BEGIN EXCERPT PROVIDED

Australians are celebrating Christmas, some in relative chilly conditions, and others in sweltering heat, with lunches, fun runs and backyard cricket.
People in Melbourne, Sydney and Hobart began the day in mild conditions, with drizzle and winds expected later.
Melbourne can expect a top of 22C , Hobart is expected to hit 21C and Sydney will experience an unseasonally low top of 23C.
But the lack of sun won’t deter revellers from their backyard barbecues, or heading down to the beach for their Christmas swim.
The heat is expected to return to Melbourne on Tuesday, in time for the expected large crowd at the Boxing Day Test, with the city set to hit a maximum of 29C.
A surge of energetic people around the country held off unwrapping presents to take part in a 5km fun run part of their Christmas morning tradition.
Huge numbers of runners took to 73 free ParkRun events around the country on Monday morning, where Santa hats, reindeer antlers, festive running shirts and people even full St Nick suits sweated in the summer heat.

END EXCERPT PROVIDED
BEGIN MATERIAL PROVIDED

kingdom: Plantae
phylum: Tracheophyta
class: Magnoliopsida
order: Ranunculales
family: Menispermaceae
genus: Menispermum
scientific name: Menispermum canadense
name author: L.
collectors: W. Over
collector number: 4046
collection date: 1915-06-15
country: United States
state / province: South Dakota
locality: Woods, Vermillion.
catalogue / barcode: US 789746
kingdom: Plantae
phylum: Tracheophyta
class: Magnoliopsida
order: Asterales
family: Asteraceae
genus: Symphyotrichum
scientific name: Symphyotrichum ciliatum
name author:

END MATERIAL PROVIDED

TASKS FOR THIS EXERCISE:
a) List every piece of festive attire that the Australian Christmas article says ParkRun participants wore.
b) Proceed with the article on how Australians are celebrating Christmas, starting right after its last sentence.

ANSWERS TO THIS EXERCISE:
a) Santa hats, reindeer antlers, festive running shirts, and full St Nick suits.

b)
Almost 800 people hit the pavement in Brisbane’s South Bank ParkRun despite the mercury reaching 28C at their 7am start time.
A sizzling 34C in Brisbane is expected to drive people to the beach to cool down. Some parts of Queensland will hit steamy tops of 40C, with Birdsville in the remote outback near the South Australia and Northern Territory border likely to hit 45C.
Adelaide can also expect glorious weather for barbecues, with blue skies and temperatures up to 29C while Perth is expecting a sunny top of 33C.
Prime Minister Malcolm Turnbull helped serve food at Sydney’s Wayside Chapel and joined the street party with free food and festivities amid cloudy conditions.
Mr Turnbull thanked volunteers and posed for selfies at the event, which serves up about 1000 meals for Sydney’s less fortunate.
The Christmas celebration, which is now in it’s 14th year brings together people who may be struggling with homelessness, addiction or financially struggling to enjoy the day with other members of the community.
Churches are expecting thousands to attend services across the country with Australia’s leading Catholic saying the year’s end united people in their need for hope.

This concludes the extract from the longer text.